Recommandation complémentaire :
Ne pas créer de mausolée privé ; ne pas ériger de stupa sur le lieu de la dispersion.

-  Les grands espaces naturels :
La circulaire NOR : IOCB0915243 C poursuit :
« S’agissant des cours d’eau et des rivières sauvages, non aménagées et sous réserve de l’appréciation souveraine des tribunaux, il y a lieu de considérer que la dispersion des cendres y est possible. »

« La dispersion en mer est également possible, dès lors qu’elle ne contrevient pas à la réglementation maritime (…). Pour la déclaration relative à la dispersion des cendres prévue à l’article R.2213-39 du Code Général des Collectivités Territoriales, la commune de rattachement sera celle du port ou du mouillage de départ du bâtiment. »

Déclaration de dispersion

Question :
La loi du 20 décembre 2008 édicte dans son article L. 2223-18-3 que la dispersion doit être signalée, par la personne ayant qualité pour pourvoir aux funérailles, à la mairie de naissance du défunt. Quand doit-on procéder à cette déclaration ?

Réponse :
Il convient de procéder à la déclaration une fois la dispersion réalisée car un imprévu peut toujours survenir et différer la dispersion aussi est-il plus simple de la déclarer après-coup.
La circulaire NOR : IOCB0915243 C précise : « Aucun délai n’a été fixé pour cette déclaration, mais il est souhaitable qu’elle s’effectue à la suite des opérations de dispersion. »

Il n’y a pas de formulaire spécifique, la déclaration se fait sur papier libre par la personne ayant qualité pour pourvoir aux funérailles.

Aucune présence de témoin ou de représentant des pouvoirs publics n’est requise.

L’urne cinéraire

Question :
Est-on obligé d’acheter les urnes cinéraires auprès des entreprises de pompes funèbres ou des cimetières ?

Réponse :
Les urnes ne sont pas réglementées.
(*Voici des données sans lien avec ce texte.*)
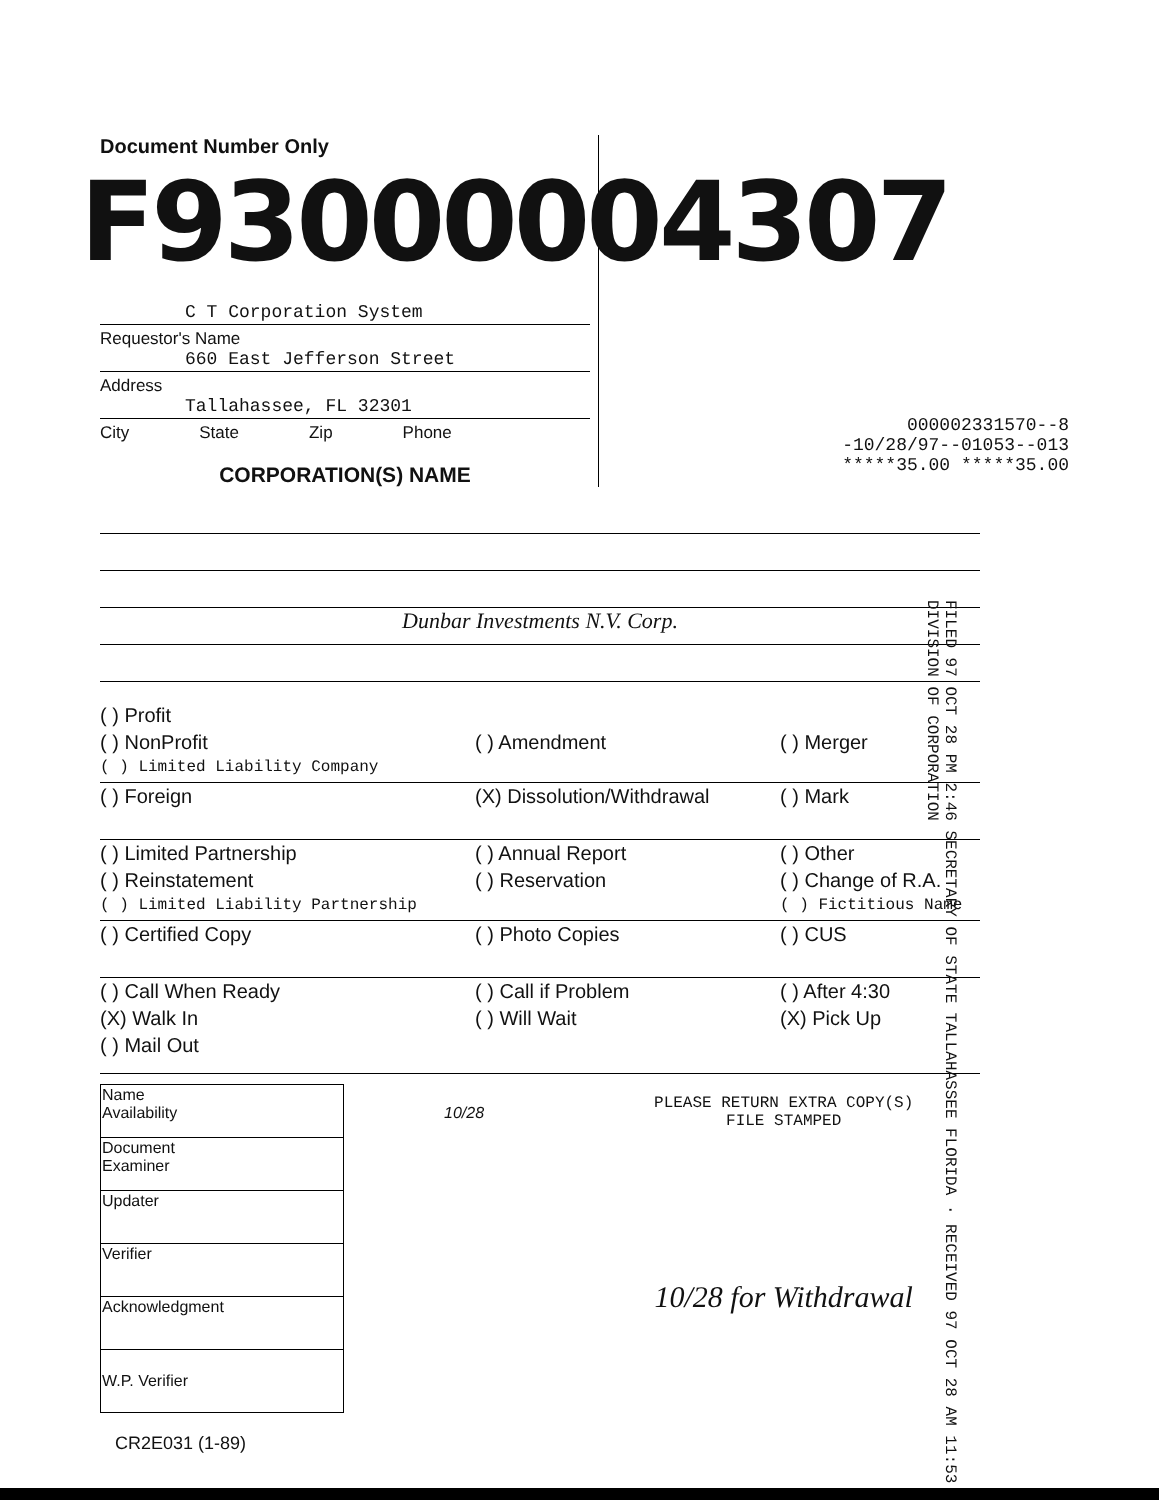Document Number Only
F93000004307
C T Corporation System
Requestor's Name
660 East Jefferson Street
Address
Tallahassee, FL 32301
City State Zip Phone
CORPORATION(S) NAME
000002331570--8
-10/28/97--01053--013
*****35.00 *****35.00
Dunbar Investments N.V. Corp.
( ) Profit
( ) NonProfit
( ) Amendment
( ) Merger
( ) Limited Liability Company
( ) Foreign
(X) Dissolution/Withdrawal
( ) Mark
( ) Limited Partnership
( ) Annual Report
( ) Other
( ) Reinstatement
( ) Reservation
( ) Change of R.A.
( ) Limited Liability Partnership
( ) Fictitious Name
( ) Certified Copy
( ) Photo Copies
( ) CUS
( ) Call When Ready
( ) Call if Problem
( ) After 4:30
(X) Walk In
( ) Will Wait
(X) Pick Up
( ) Mail Out
| Name Availability |
| Document Examiner |
| Updater |
| Verifier |
| Acknowledgment |
| W.P. Verifier |
10/28
PLEASE RETURN EXTRA COPY(S)
FILE STAMPED
10/28 for Withdrawal
CR2E031 (1-89)
FILED 97 OCT 28 PM 2:46 SECRETARY OF STATE TALLAHASSEE FLORIDA · RECEIVED 97 OCT 28 AM 11:53 DIVISION OF CORPORATION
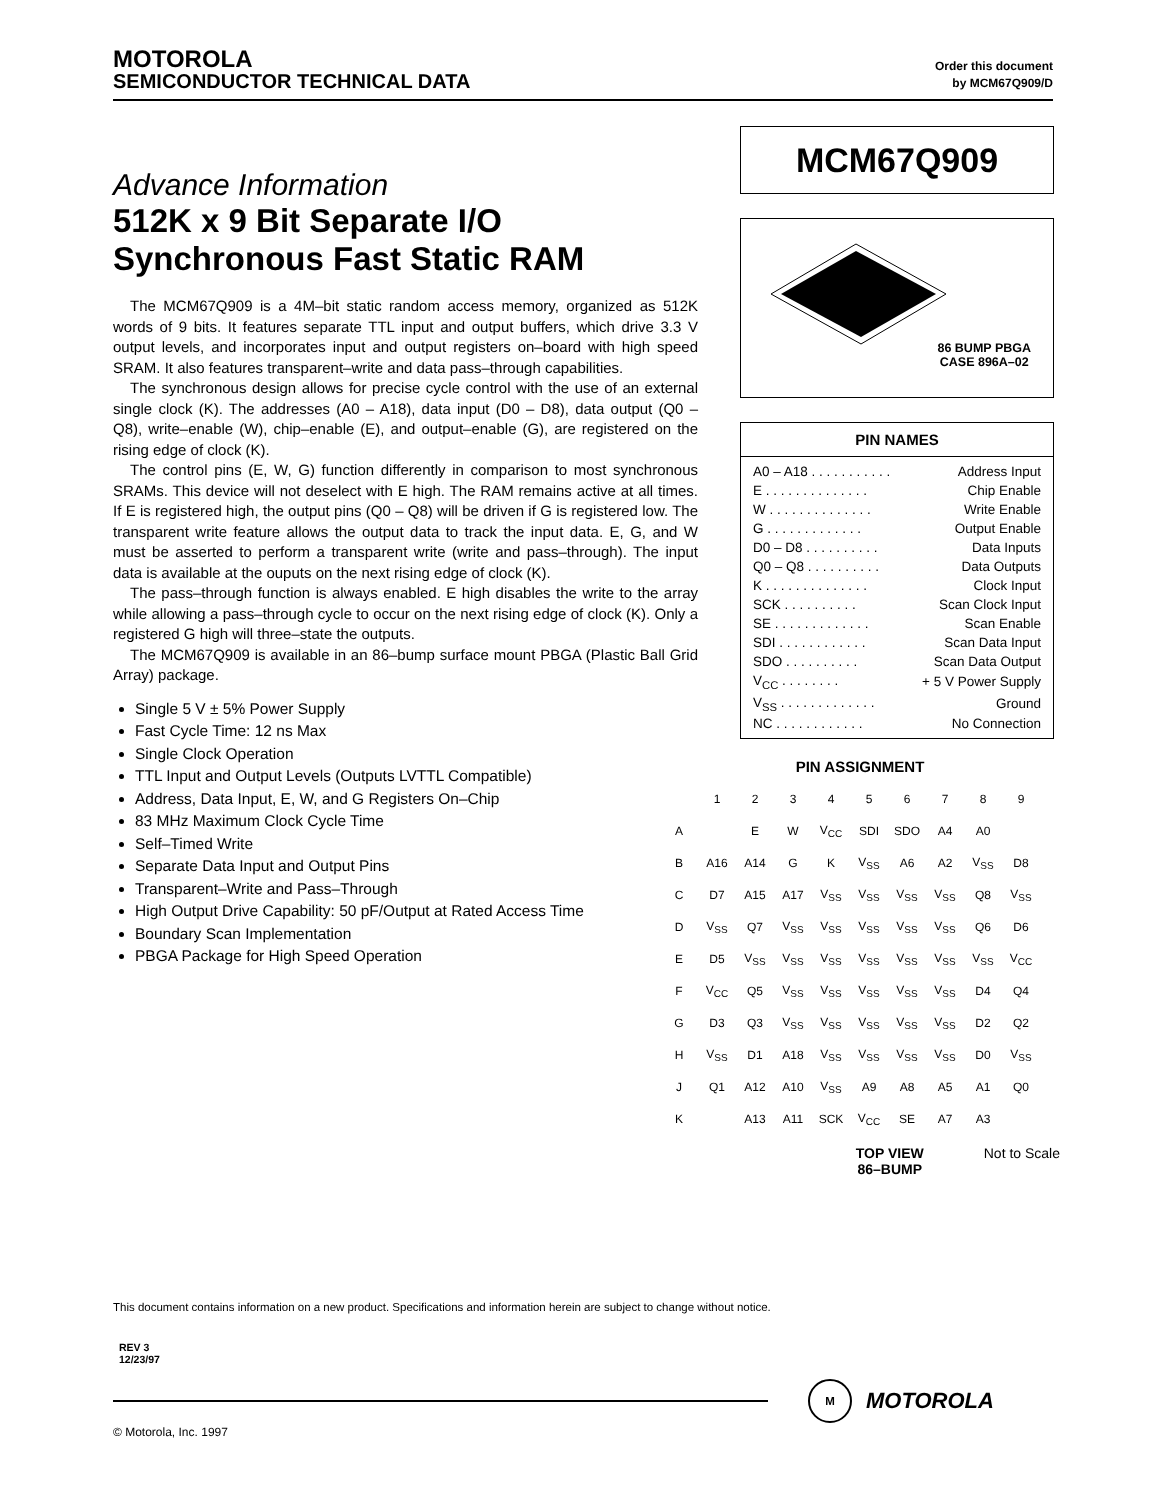MOTOROLA
SEMICONDUCTOR TECHNICAL DATA
Order this document
by MCM67Q909/D
Advance Information
512K x 9 Bit Separate I/O
Synchronous Fast Static RAM
The MCM67Q909 is a 4M–bit static random access memory, organized as 512K words of 9 bits. It features separate TTL input and output buffers, which drive 3.3 V output levels, and incorporates input and output registers on–board with high speed SRAM. It also features transparent–write and data pass–through capabilities.
The synchronous design allows for precise cycle control with the use of an external single clock (K). The addresses (A0 – A18), data input (D0 – D8), data output (Q0 – Q8), write–enable (W), chip–enable (E), and output–enable (G), are registered on the rising edge of clock (K).
The control pins (E, W, G) function differently in comparison to most synchronous SRAMs. This device will not deselect with E high. The RAM remains active at all times. If E is registered high, the output pins (Q0 – Q8) will be driven if G is registered low. The transparent write feature allows the output data to track the input data. E, G, and W must be asserted to perform a transparent write (write and pass–through). The input data is available at the ouputs on the next rising edge of clock (K).
The pass–through function is always enabled. E high disables the write to the array while allowing a pass–through cycle to occur on the next rising edge of clock (K). Only a registered G high will three–state the outputs.
The MCM67Q909 is available in an 86–bump surface mount PBGA (Plastic Ball Grid Array) package.
Single 5 V ± 5% Power Supply
Fast Cycle Time: 12 ns Max
Single Clock Operation
TTL Input and Output Levels (Outputs LVTTL Compatible)
Address, Data Input, E, W, and G Registers On–Chip
83 MHz Maximum Clock Cycle Time
Self–Timed Write
Separate Data Input and Output Pins
Transparent–Write and Pass–Through
High Output Drive Capability: 50 pF/Output at Rated Access Time
Boundary Scan Implementation
PBGA Package for High Speed Operation
MCM67Q909
86 BUMP PBGA
CASE 896A–02
PIN NAMES
| A0 – A18 . . . . . . . . . . . | Address Input |
| E . . . . . . . . . . . . . . | Chip Enable |
| W . . . . . . . . . . . . . . | Write Enable |
| G . . . . . . . . . . . . . | Output Enable |
| D0 – D8 . . . . . . . . . . | Data Inputs |
| Q0 – Q8 . . . . . . . . . . | Data Outputs |
| K . . . . . . . . . . . . . . | Clock Input |
| SCK . . . . . . . . . . | Scan Clock Input |
| SE . . . . . . . . . . . . . | Scan Enable |
| SDI . . . . . . . . . . . . | Scan Data Input |
| SDO . . . . . . . . . . | Scan Data Output |
| V<sub>CC</sub> . . . . . . . . | + 5 V Power Supply |
| V<sub>SS</sub> . . . . . . . . . . . . . | Ground |
| NC . . . . . . . . . . . . | No Connection |
PIN ASSIGNMENT
| | 1 | 2 | 3 | 4 | 5 | 6 | 7 | 8 | 9 |
| A | | E | W | V<sub>CC</sub> | SDI | SDO | A4 | A0 | |
| B | A16 | A14 | G | K | V<sub>SS</sub> | A6 | A2 | V<sub>SS</sub> | D8 |
| C | D7 | A15 | A17 | V<sub>SS</sub> | V<sub>SS</sub> | V<sub>SS</sub> | V<sub>SS</sub> | Q8 | V<sub>SS</sub> |
| D | V<sub>SS</sub> | Q7 | V<sub>SS</sub> | V<sub>SS</sub> | V<sub>SS</sub> | V<sub>SS</sub> | V<sub>SS</sub> | Q6 | D6 |
| E | D5 | V<sub>SS</sub> | V<sub>SS</sub> | V<sub>SS</sub> | V<sub>SS</sub> | V<sub>SS</sub> | V<sub>SS</sub> | V<sub>SS</sub> | V<sub>CC</sub> |
| F | V<sub>CC</sub> | Q5 | V<sub>SS</sub> | V<sub>SS</sub> | V<sub>SS</sub> | V<sub>SS</sub> | V<sub>SS</sub> | D4 | Q4 |
| G | D3 | Q3 | V<sub>SS</sub> | V<sub>SS</sub> | V<sub>SS</sub> | V<sub>SS</sub> | V<sub>SS</sub> | D2 | Q2 |
| H | V<sub>SS</sub> | D1 | A18 | V<sub>SS</sub> | V<sub>SS</sub> | V<sub>SS</sub> | V<sub>SS</sub> | D0 | V<sub>SS</sub> |
| J | Q1 | A12 | A10 | V<sub>SS</sub> | A9 | A8 | A5 | A1 | Q0 |
| K | | A13 | A11 | SCK | V<sub>CC</sub> | SE | A7 | A3 | |
TOP VIEW
86–BUMP Not to Scale
This document contains information on a new product. Specifications and information herein are subject to change without notice.
REV 3
12/23/97
M MOTOROLA
© Motorola, Inc. 1997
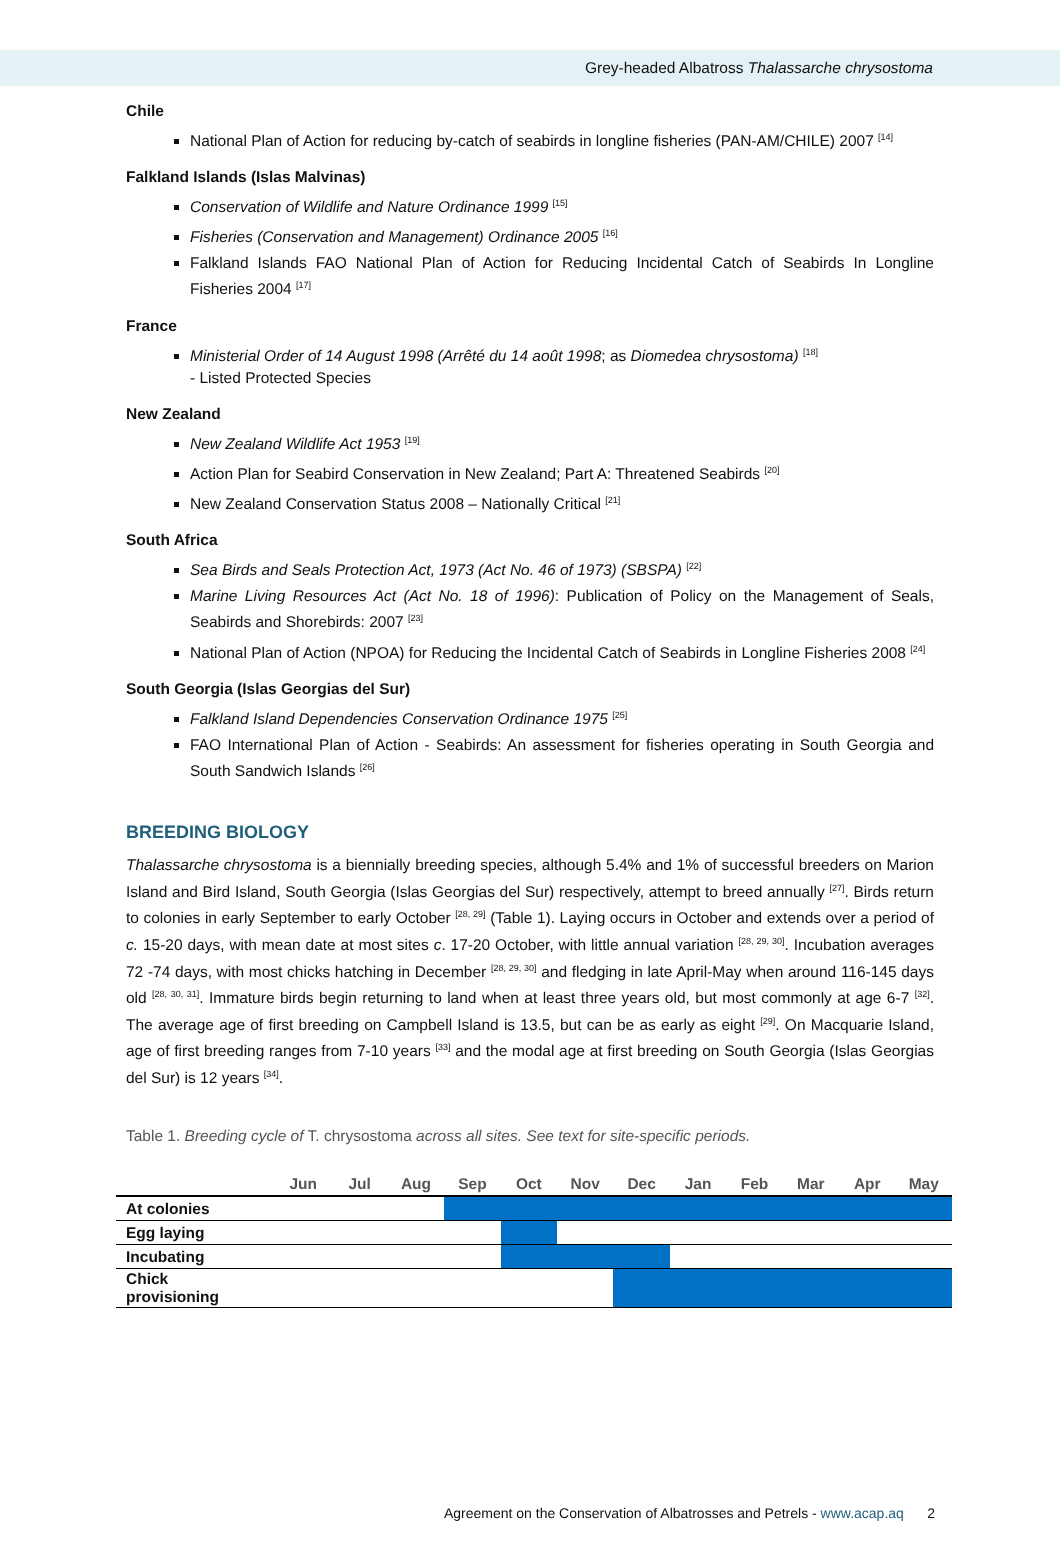Grey-headed Albatross Thalassarche chrysostoma
Chile
National Plan of Action for reducing by-catch of seabirds in longline fisheries (PAN-AM/CHILE) 2007 <sup>[14]</sup>
Falkland Islands (Islas Malvinas)
Conservation of Wildlife and Nature Ordinance 1999 <sup>[15]</sup>
Fisheries (Conservation and Management) Ordinance 2005 <sup>[16]</sup>
Falkland Islands FAO National Plan of Action for Reducing Incidental Catch of Seabirds In Longline Fisheries 2004 <sup>[17]</sup>
France
Ministerial Order of 14 August 1998 (Arrêté du 14 août 1998; as Diomedea chrysostoma) <sup>[18]</sup>
- Listed Protected Species
New Zealand
New Zealand Wildlife Act 1953 <sup>[19]</sup>
Action Plan for Seabird Conservation in New Zealand; Part A: Threatened Seabirds <sup>[20]</sup>
New Zealand Conservation Status 2008 – Nationally Critical <sup>[21]</sup>
South Africa
Sea Birds and Seals Protection Act, 1973 (Act No. 46 of 1973) (SBSPA) <sup>[22]</sup>
Marine Living Resources Act (Act No. 18 of 1996): Publication of Policy on the Management of Seals, Seabirds and Shorebirds: 2007 <sup>[23]</sup>
National Plan of Action (NPOA) for Reducing the Incidental Catch of Seabirds in Longline Fisheries 2008 <sup>[24]</sup>
South Georgia (Islas Georgias del Sur)
Falkland Island Dependencies Conservation Ordinance 1975 <sup>[25]</sup>
FAO International Plan of Action - Seabirds: An assessment for fisheries operating in South Georgia and South Sandwich Islands <sup>[26]</sup>
BREEDING BIOLOGY
Thalassarche chrysostoma is a biennially breeding species, although 5.4% and 1% of successful breeders on Marion Island and Bird Island, South Georgia (Islas Georgias del Sur) respectively, attempt to breed annually <sup>[27]</sup>. Birds return to colonies in early September to early October <sup>[28, 29]</sup> (Table 1). Laying occurs in October and extends over a period of c. 15-20 days, with mean date at most sites c. 17-20 October, with little annual variation <sup>[28, 29, 30]</sup>. Incubation averages 72 -74 days, with most chicks hatching in December <sup>[28, 29, 30]</sup> and fledging in late April-May when around 116-145 days old <sup>[28, 30, 31]</sup>. Immature birds begin returning to land when at least three years old, but most commonly at age 6-7 <sup>[32]</sup>. The average age of first breeding on Campbell Island is 13.5, but can be as early as eight <sup>[29]</sup>. On Macquarie Island, age of first breeding ranges from 7-10 years <sup>[33]</sup> and the modal age at first breeding on South Georgia (Islas Georgias del Sur) is 12 years <sup>[34]</sup>.
Table 1. Breeding cycle of T. chrysostoma across all sites. See text for site-specific periods.
| | Jun | Jul | Aug | Sep | Oct | Nov | Dec | Jan | Feb | Mar | Apr | May |
| --- | --- | --- | --- | --- | --- | --- | --- | --- | --- | --- | --- | --- |
| At colonies | | | | | | | | | | | | |
| Egg laying | | | | | | | | | | | | |
| Incubating | | | | | | | | | | | | |
| Chick provisioning | | | | | | | | | | | | |
Agreement on the Conservation of Albatrosses and Petrels - www.acap.aq 2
Autrement dit, on les achète où l’on veut, on peut les fabriquer soi-même. Une urne transparente peut très bien être envisagée.

L’accueil de l’urne par un centre pendant la période intermédiaire d’un an

Question :
L’article L. 2223-18-1 de la loi du 20 décembre 2008 précise : « (…) l’urne peut être conservée, dans les mêmes conditions, dans un lieu de culte, avec l’accord de l’association chargée de l’exercice du culte. »

Lorsqu’un centre s’apprête à accueillir une urne cinéraire pour cette période qui ne peut excéder une année, quelle déclaration convient-il de faire et auprès de qui ? Réponse : La famille du défunt ou la personne ayant qualité pour pourvoir aux funérailles demande au maire l’autorisation de déposer l’urne cinéraire dans le lieu de culte. Le président de l’association ou le gestionnaire du lieu, qu’il s’agisse d’une association cultuelle ou d’une association culturelle donnant son accord au maire.

Fin des questions – réponses.


Question demeurant en suspens : Les modalités d’exportation hors du territoire français d’une urne cinéraire.
Ce point est à revoir dans les détails avec le Sénateur Sueur.


Une question supplémentaire dont la réponse n’émane pas du Ministère de l’Intérieur :
Quel est le statut des cendres d’une personne qui a donné son corps à la médecine. Peut-on les récupérer ?

Réponse : http://www.afif.asso.fr/francais/conseils/conseil15.html#devenir
Les restes mortuaires peuvent faire l’objet soit d’une inhumation soit d’une crémation. Dans ce dernier cas, certains centres (dont l’Ecole de Chirurgie de l’AP-HP) acceptent la restitution des cendres cinéraires. Après confirmation de cette possibilité, ceci peut être indiqué sur le courrier.
A Paris, sauf volonté contraire, les corps après travaux anatomiques sont crématisés anonymement et leurs cendres sont dispersées dans la division 102 du cimetière parisien de Thiais. Une stèle a été érigée afin de permettre aux familles de s’y recueillir.